By Norman Smee
The UK Government is to clear up its confusing eight-tier traffic light system by adding more tiers, it emerged last night.
However, the much-maligned ‘Amber Watchlist’ - which was mooted last week to test for adverse reactions in the rightwing press - will not be one of them, due to adverse reactions from the rightwing press.
Instead, a newer, shinier, and much less ambiguous ‘Tangeriney-Greeny Maybe List’ will be added to the existing traffic light system, some quickly-cobbled-together press releases can reveal.
The Government hopes it will help clear up the troubling overlap between the Amber, Red, and Green lights for those destinations where travel is not recommended unless strictly necessary, or the holidaymaker really, really fancies going there.
Other categories the Government is apparently considering adding are the ‘I wouldn’t if I were you’ list, and the ‘don’t even think about it, pal’ top 10.
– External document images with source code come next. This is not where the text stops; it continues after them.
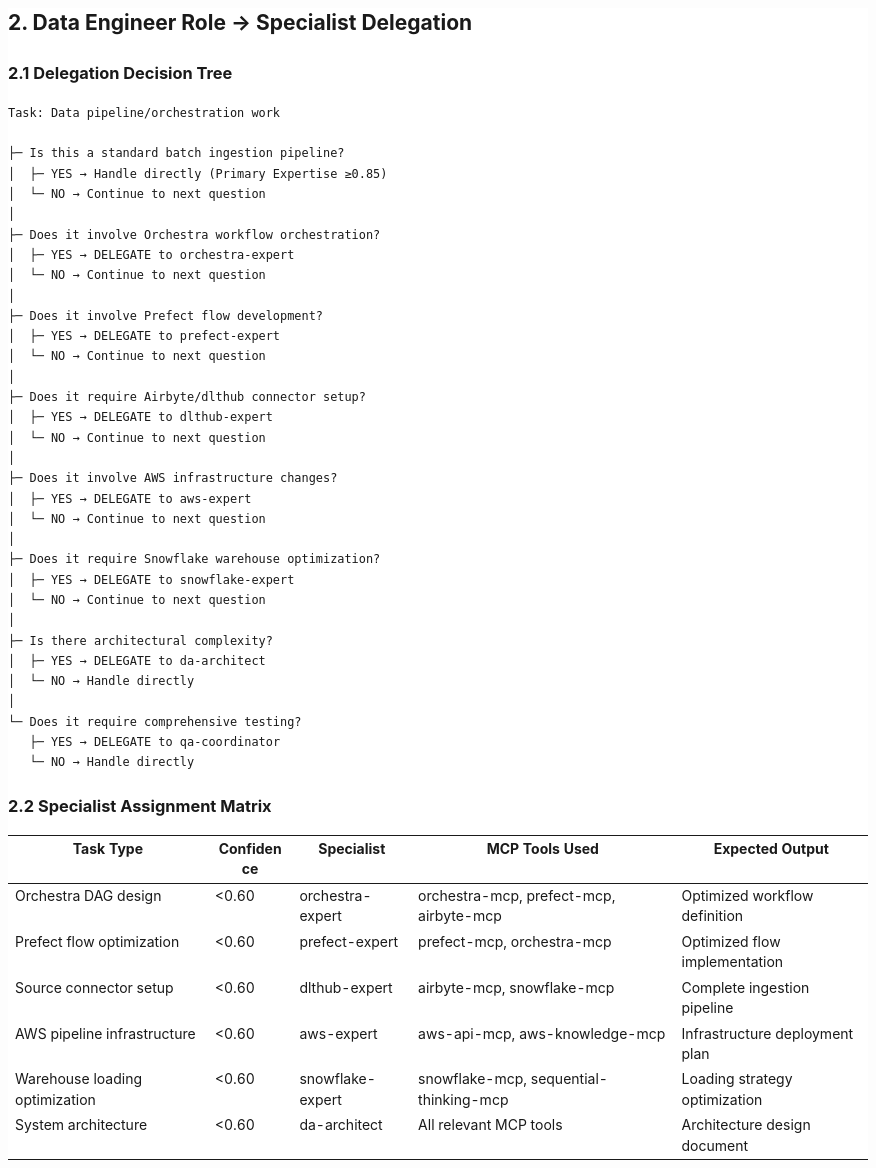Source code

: 
## 2. Data Engineer Role → Specialist Delegation

### 2.1 Delegation Decision Tree

```
Task: Data pipeline/orchestration work

├─ Is this a standard batch ingestion pipeline?
│  ├─ YES → Handle directly (Primary Expertise ≥0.85)
│  └─ NO → Continue to next question
│
├─ Does it involve Orchestra workflow orchestration?
│  ├─ YES → DELEGATE to orchestra-expert
│  └─ NO → Continue to next question
│
├─ Does it involve Prefect flow development?
│  ├─ YES → DELEGATE to prefect-expert
│  └─ NO → Continue to next question
│
├─ Does it require Airbyte/dlthub connector setup?
│  ├─ YES → DELEGATE to dlthub-expert
│  └─ NO → Continue to next question
│
├─ Does it involve AWS infrastructure changes?
│  ├─ YES → DELEGATE to aws-expert
│  └─ NO → Continue to next question
│
├─ Does it require Snowflake warehouse optimization?
│  ├─ YES → DELEGATE to snowflake-expert
│  └─ NO → Continue to next question
│
├─ Is there architectural complexity?
│  ├─ YES → DELEGATE to da-architect
│  └─ NO → Handle directly
│
└─ Does it require comprehensive testing?
   ├─ YES → DELEGATE to qa-coordinator
   └─ NO → Handle directly
```

### 2.2 Specialist Assignment Matrix

| Task Type | Confidence | Specialist | MCP Tools Used | Expected Output |
|-----------|-----------|------------|----------------|-----------------|
| Orchestra DAG design | <0.60 | orchestra-expert | orchestra-mcp, prefect-mcp, airbyte-mcp | Optimized workflow definition |
| Prefect flow optimization | <0.60 | prefect-expert | prefect-mcp, orchestra-mcp | Optimized flow implementation |
| Source connector setup | <0.60 | dlthub-expert | airbyte-mcp, snowflake-mcp | Complete ingestion pipeline |
| AWS pipeline infrastructure | <0.60 | aws-expert | aws-api-mcp, aws-knowledge-mcp | Infrastructure deployment plan |
| Warehouse loading optimization | <0.60 | snowflake-expert | snowflake-mcp, sequential-thinking-mcp | Loading strategy optimization |
| System architecture | <0.60 | da-architect | All relevant MCP tools | Architecture design document |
Both could join the newer, simpler, nineteen-tier traffic light system as early as next week, provided the Daily Mail doesn’t moan about them in the meantime.
A spokesperson for the Joint Biosecurity Centre, the crucial organisation who are advising the Government on advisory notes for travellers, as well as setting the overall threat level from covid, was not available, because the previous incumbent apparently left in June and no one has yet thought it a good idea to replace her.